Covid-19 ilk olarak 2019 Aralık ayında Çin’in Wuhan şehrinde ortaya çıkmıştır. Salgının tüm dünyaya büyük bir ses getirmesi, insanlar için kaygı ve korku unsuru haline gelmiştir. Covid-19 virüs kaynaklı bir rahatsızlık olarak nitelendirilmekte ve kişilerde yüksek ateş, öksürük, ishal, nefes almada zorluk, iştahsızlık, bulantı ve çeşitli vücut ağrıları şeklinde şikâyetlere neden olmaktadır. Gribe benzeyen bu hastalık gripten daha ağır ilerleme göstermekte hatta kişileri ölüme götürebilmektedir. Covid-19 hastalığını genç hastalar hafif semptomlarla atlatabilirken, akciğer, şeker, tansiyon gibi kronik rahatsızlığı bulunan ve 65 yaş üstü kişileri daha fazla etkilediği uzmanlar tarafından belirtilmektedir. Covid-19’un yayılma gücünün yüksek olması ve yaşam tehdidi oluşturması da göz önünde bulundurulduğunda bu durum, kişiler üzerinde korku ve yüksek kaygı uyandırabilmektedir.

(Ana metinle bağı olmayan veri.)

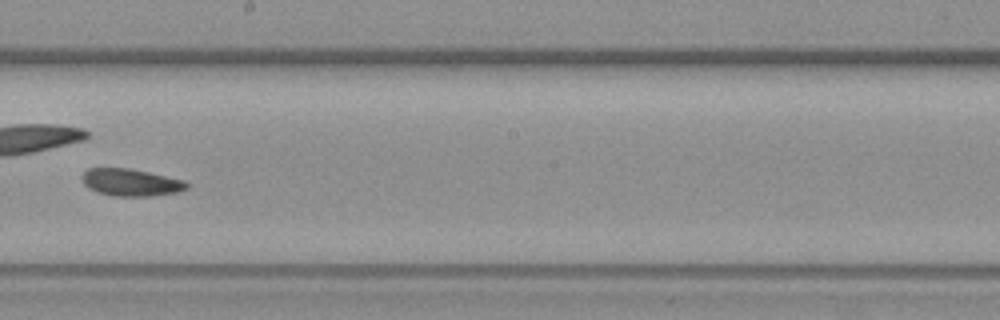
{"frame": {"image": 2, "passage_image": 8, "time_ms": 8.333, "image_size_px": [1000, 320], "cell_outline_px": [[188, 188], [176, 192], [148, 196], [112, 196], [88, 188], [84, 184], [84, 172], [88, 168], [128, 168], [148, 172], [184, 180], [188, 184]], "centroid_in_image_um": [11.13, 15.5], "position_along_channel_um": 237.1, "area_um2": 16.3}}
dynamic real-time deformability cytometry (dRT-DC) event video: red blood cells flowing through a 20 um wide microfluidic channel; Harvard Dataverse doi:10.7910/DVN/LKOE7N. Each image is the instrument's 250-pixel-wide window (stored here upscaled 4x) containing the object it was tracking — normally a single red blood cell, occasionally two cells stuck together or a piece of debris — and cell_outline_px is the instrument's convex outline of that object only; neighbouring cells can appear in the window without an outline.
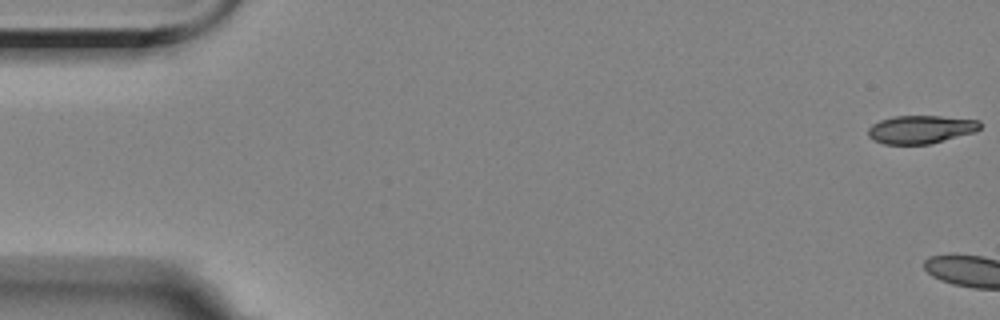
{"species": "Egyptian fruit bat (a non-hibernating species)", "species_latin": "Rousettus aegyptiacus", "temperature_condition": "room temperature", "stored_images_in_passage": 4, "camera_frame_rate_fps": 3000, "um_per_image_px": 0.085, "animal": {"sex": "female"}, "frame": {"image": 1, "passage_image": 1, "time_ms": 0.0, "image_size_px": [1000, 320], "cell_outline_px": [[980, 128], [976, 132], [928, 144], [884, 144], [872, 140], [868, 136], [868, 128], [872, 124], [880, 120], [892, 116], [940, 116], [980, 120]], "centroid_in_image_um": [78.24, 11.0], "position_along_channel_um": 6.8, "area_um2": 18.44}}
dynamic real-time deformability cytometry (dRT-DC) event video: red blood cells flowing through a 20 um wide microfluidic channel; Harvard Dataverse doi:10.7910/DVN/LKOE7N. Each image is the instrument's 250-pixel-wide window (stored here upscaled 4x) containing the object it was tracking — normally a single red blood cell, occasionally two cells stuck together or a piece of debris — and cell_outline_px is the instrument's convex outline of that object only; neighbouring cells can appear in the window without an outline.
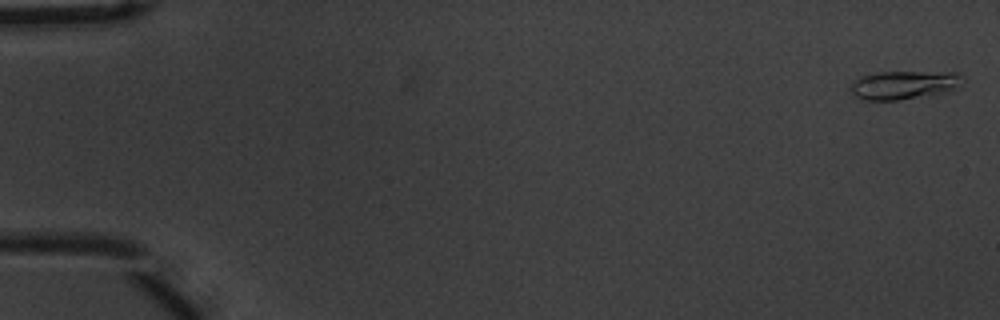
{"species": "common noctule bat (a hibernating species)", "species_latin": "Nyctalus noctula", "temperature_condition": "warm", "stored_images_in_passage": 50, "camera_frame_rate_fps": 3000, "um_per_image_px": 0.085, "animal": {"sex": "male", "body_mass_g": 20.1, "forearm_length_mm": 53.5}, "frame": {"image": 1, "passage_image": 1, "time_ms": 0.0, "image_size_px": [1000, 320], "cell_outline_px": [[964, 76], [952, 88], [936, 96], [900, 100], [860, 100], [852, 92], [852, 80], [860, 76], [880, 72], [956, 72]], "centroid_in_image_um": [76.79, 7.23], "position_along_channel_um": 8.2, "area_um2": 18.67}}
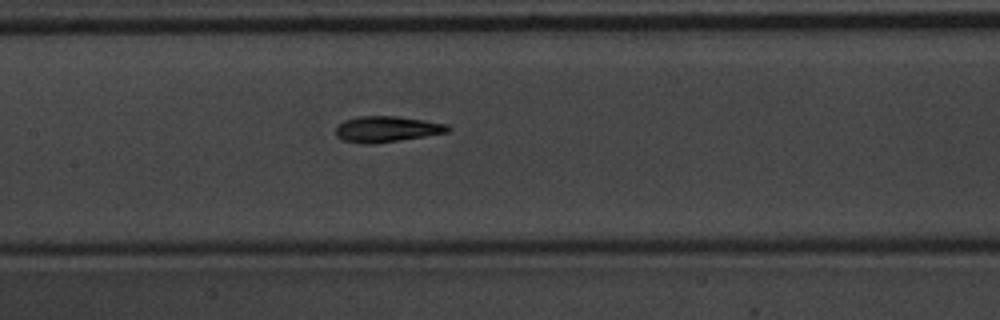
{"frame": {"image": 2, "passage_image": 27, "time_ms": 8.667, "image_size_px": [1000, 320], "cell_outline_px": [[452, 128], [448, 132], [424, 136], [372, 144], [368, 144], [344, 140], [336, 136], [336, 128], [344, 120], [356, 116], [396, 116], [424, 120], [448, 124]], "centroid_in_image_um": [32.89, 10.96], "position_along_channel_um": 174.5, "area_um2": 16.76}}
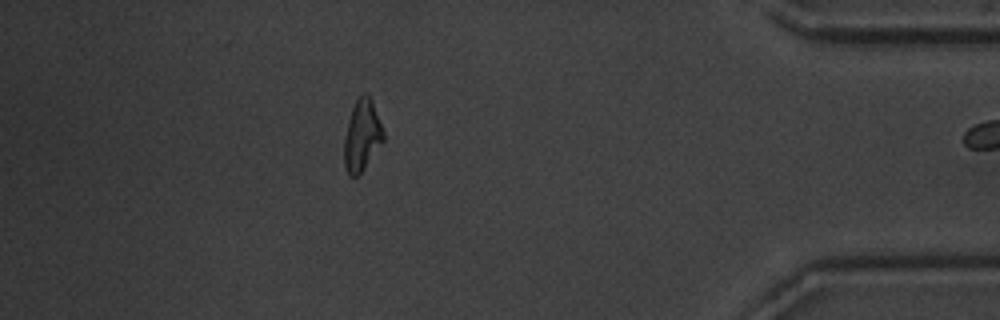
{"frame": {"image": 3, "passage_image": 49, "time_ms": 16.0, "image_size_px": [1000, 320], "cell_outline_px": [[384, 140], [364, 168], [356, 176], [348, 176], [344, 164], [344, 136], [348, 120], [352, 108], [356, 100], [364, 92], [368, 92], [372, 100], [384, 132]], "centroid_in_image_um": [30.76, 11.49], "position_along_channel_um": 404.4, "area_um2": 16.24}}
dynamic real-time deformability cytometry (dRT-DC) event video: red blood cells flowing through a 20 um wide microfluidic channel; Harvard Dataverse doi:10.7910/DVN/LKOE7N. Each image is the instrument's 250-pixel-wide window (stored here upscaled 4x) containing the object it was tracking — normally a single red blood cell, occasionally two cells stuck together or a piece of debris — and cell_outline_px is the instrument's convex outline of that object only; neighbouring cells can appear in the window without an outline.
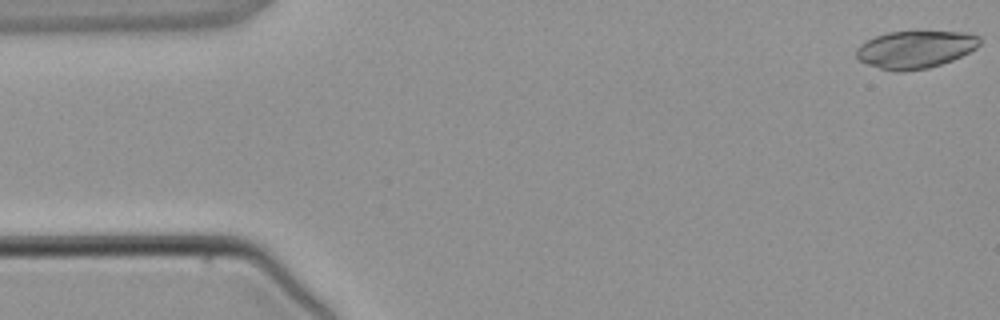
{"species": "common noctule bat (a hibernating species)", "species_latin": "Nyctalus noctula", "temperature_condition": "warm", "stored_images_in_passage": 4, "camera_frame_rate_fps": 3000, "um_per_image_px": 0.085, "animal": {"sex": "male", "body_mass_g": 21.5, "forearm_length_mm": 52.0}, "frame": {"image": 1, "passage_image": 1, "time_ms": 0.0, "image_size_px": [1000, 320], "cell_outline_px": [[980, 44], [976, 48], [952, 60], [928, 68], [900, 72], [896, 72], [880, 68], [868, 64], [860, 60], [856, 56], [856, 48], [860, 44], [876, 36], [888, 32], [964, 32], [980, 36]], "centroid_in_image_um": [77.79, 4.21], "position_along_channel_um": 7.2, "area_um2": 26.7}}
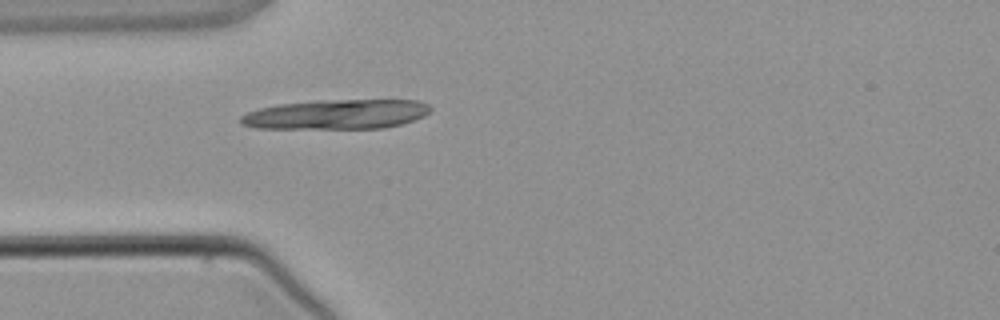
{"frame": {"image": 2, "passage_image": 4, "time_ms": 3.667, "image_size_px": [1000, 320], "cell_outline_px": [[432, 108], [424, 116], [400, 124], [384, 128], [256, 128], [240, 124], [240, 116], [248, 112], [260, 108], [280, 104], [320, 100], [416, 100], [428, 104]], "centroid_in_image_um": [28.59, 9.71], "position_along_channel_um": 56.4, "area_um2": 32.6}}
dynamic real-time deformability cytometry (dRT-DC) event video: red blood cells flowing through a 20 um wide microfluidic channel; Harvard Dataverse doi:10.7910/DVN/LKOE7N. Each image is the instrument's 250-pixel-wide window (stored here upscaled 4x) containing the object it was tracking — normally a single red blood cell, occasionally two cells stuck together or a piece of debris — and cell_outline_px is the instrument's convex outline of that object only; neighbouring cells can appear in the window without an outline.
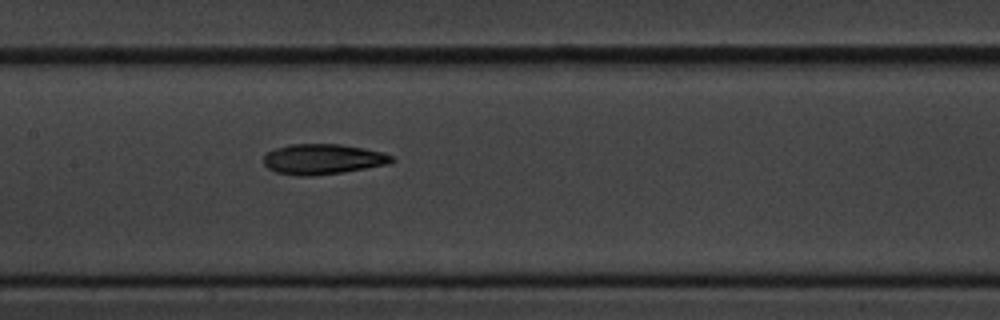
{"species": "common noctule bat (a hibernating species)", "species_latin": "Nyctalus noctula", "temperature_condition": "cold", "stored_images_in_passage": 8, "camera_frame_rate_fps": 3000, "um_per_image_px": 0.085, "animal": {"sex": "male", "body_mass_g": 20.1, "forearm_length_mm": 53.5}, "frame": {"image": 1, "passage_image": 8, "time_ms": 9.0, "image_size_px": [1000, 320], "cell_outline_px": [[396, 160], [388, 164], [340, 172], [312, 176], [300, 176], [276, 172], [268, 168], [264, 164], [264, 156], [268, 152], [276, 148], [288, 144], [340, 144], [364, 148], [384, 152], [392, 156]], "centroid_in_image_um": [27.44, 13.52], "position_along_channel_um": 180.0, "area_um2": 22.54}}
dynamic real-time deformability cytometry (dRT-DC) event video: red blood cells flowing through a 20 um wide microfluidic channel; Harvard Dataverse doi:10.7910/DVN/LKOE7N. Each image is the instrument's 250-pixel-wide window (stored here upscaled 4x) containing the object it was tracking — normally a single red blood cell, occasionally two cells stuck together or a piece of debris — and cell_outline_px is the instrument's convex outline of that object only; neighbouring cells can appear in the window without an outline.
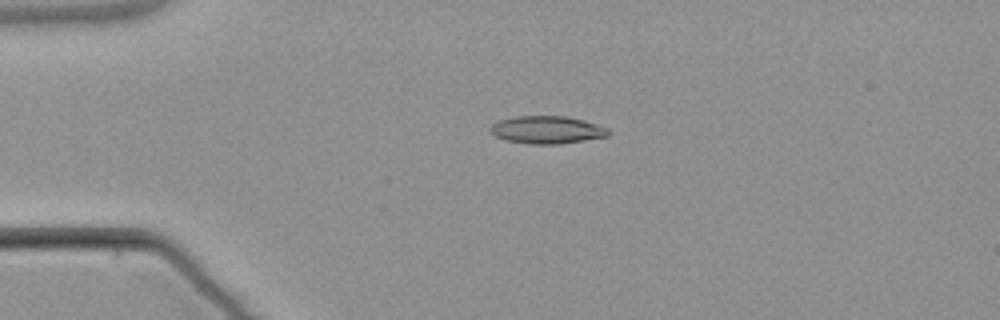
{"species": "common noctule bat (a hibernating species)", "species_latin": "Nyctalus noctula", "temperature_condition": "warm", "stored_images_in_passage": 4, "camera_frame_rate_fps": 3000, "um_per_image_px": 0.085, "animal": {"sex": "male", "body_mass_g": 21.5, "forearm_length_mm": 52.0}, "frame": {"image": 1, "passage_image": 3, "time_ms": 2.667, "image_size_px": [1000, 320], "cell_outline_px": [[612, 132], [608, 136], [560, 144], [528, 144], [508, 140], [496, 136], [488, 132], [488, 128], [492, 124], [500, 120], [516, 116], [564, 116], [596, 124], [608, 128]], "centroid_in_image_um": [46.47, 11.04], "position_along_channel_um": 38.5, "area_um2": 18.96}}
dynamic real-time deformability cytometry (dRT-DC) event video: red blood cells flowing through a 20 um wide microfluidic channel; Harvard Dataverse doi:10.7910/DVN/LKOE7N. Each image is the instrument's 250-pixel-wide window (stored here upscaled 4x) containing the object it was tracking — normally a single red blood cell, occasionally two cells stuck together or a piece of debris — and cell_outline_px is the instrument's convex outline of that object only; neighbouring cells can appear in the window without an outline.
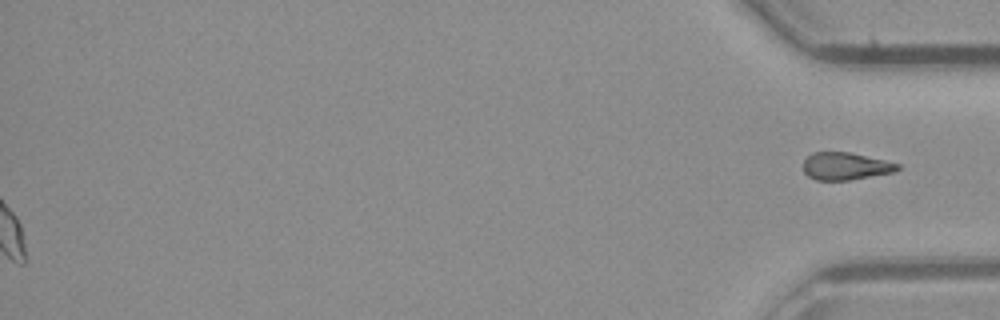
{"species": "common noctule bat (a hibernating species)", "species_latin": "Nyctalus noctula", "temperature_condition": "room temperature", "stored_images_in_passage": 47, "segment_of_instrument_passage": [2, 2], "camera_frame_rate_fps": 3000, "um_per_image_px": 0.085, "animal": {"sex": "male", "body_mass_g": 23.1, "forearm_length_mm": 52.7}, "frame": {"image": 1, "passage_image": 47, "time_ms": 15.333, "image_size_px": [1000, 320], "cell_outline_px": [[900, 168], [892, 172], [848, 180], [816, 180], [808, 176], [804, 172], [804, 160], [812, 152], [848, 152], [884, 160], [900, 164]], "centroid_in_image_um": [71.84, 14.12], "position_along_channel_um": 363.4, "area_um2": 14.85}}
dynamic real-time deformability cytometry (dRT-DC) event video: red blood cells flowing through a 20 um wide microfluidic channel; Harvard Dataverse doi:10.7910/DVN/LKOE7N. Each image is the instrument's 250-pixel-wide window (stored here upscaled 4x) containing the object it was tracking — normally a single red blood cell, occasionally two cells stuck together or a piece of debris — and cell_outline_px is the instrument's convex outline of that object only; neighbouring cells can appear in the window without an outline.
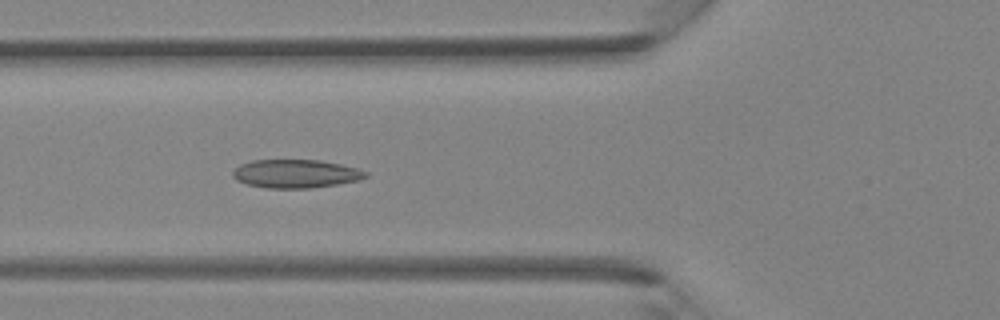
{"species": "Egyptian fruit bat (a non-hibernating species)", "species_latin": "Rousettus aegyptiacus", "temperature_condition": "room temperature", "stored_images_in_passage": 29, "camera_frame_rate_fps": 3000, "um_per_image_px": 0.085, "animal": {"sex": "female"}, "frame": {"image": 1, "passage_image": 3, "time_ms": 0.667, "image_size_px": [1000, 320], "cell_outline_px": [[368, 176], [360, 180], [336, 184], [308, 188], [268, 188], [248, 184], [236, 180], [232, 176], [232, 172], [240, 164], [252, 160], [320, 160], [340, 164], [356, 168], [368, 172]], "centroid_in_image_um": [25.13, 14.76], "position_along_channel_um": 100.7, "area_um2": 21.91}}
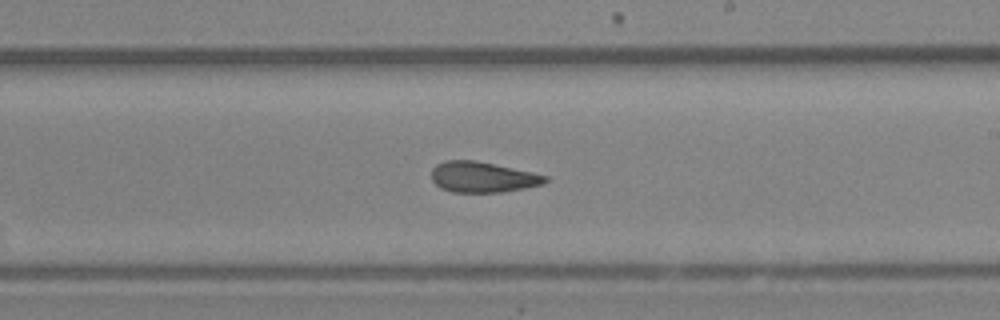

Covid-19’un ortaya çıkışı, herkesin hayatında birçok değişikliğe sebep oldu ve çocuklar uzaktan eğitime, yetişkinler işlerini evlerinden yürütmeye zorunlu hale geldiler. Bir yandan hastalık hakkındaki bilinmezlik, bir yandan yaşanan kaygı ve korkular, kişilerin salgın hakkında daha fazla bilgi edinme ihtiyaçlarının doğmasına ve salgından korunmak için daha fazla araştırma yapmalarına sebep olmaktadır. İnsanların sürekli konu hakkında sosyal medya aracılığıyla paylaşılan bilgilere maruz kalması durumu da doğru bilgiyi yanlış bilgiden ayırt etmelerini zorlaştırır hale getirmiştir. Sosyal medya araçları, hastalık vb. durumlarda hem olumlu hem de olumsuz etkiler yaratabilmektedir. Virüsten korunmaya yönelik yöntemlerle ilgili doğru bilgiler fayda sağlayabilirken, virüse karşı kullanılması önerilen ve virüsü yok ettiği iddia edilen yöntemlerin hızla ve kolayca yayılabilmesi de söz konusudur. Bu durum da kişilerin sosyal medyada yer alan haberlerin doğru ya da yanlışlığını ayırt etmelerinde zorluk yaşamalarına neden olmaktadır.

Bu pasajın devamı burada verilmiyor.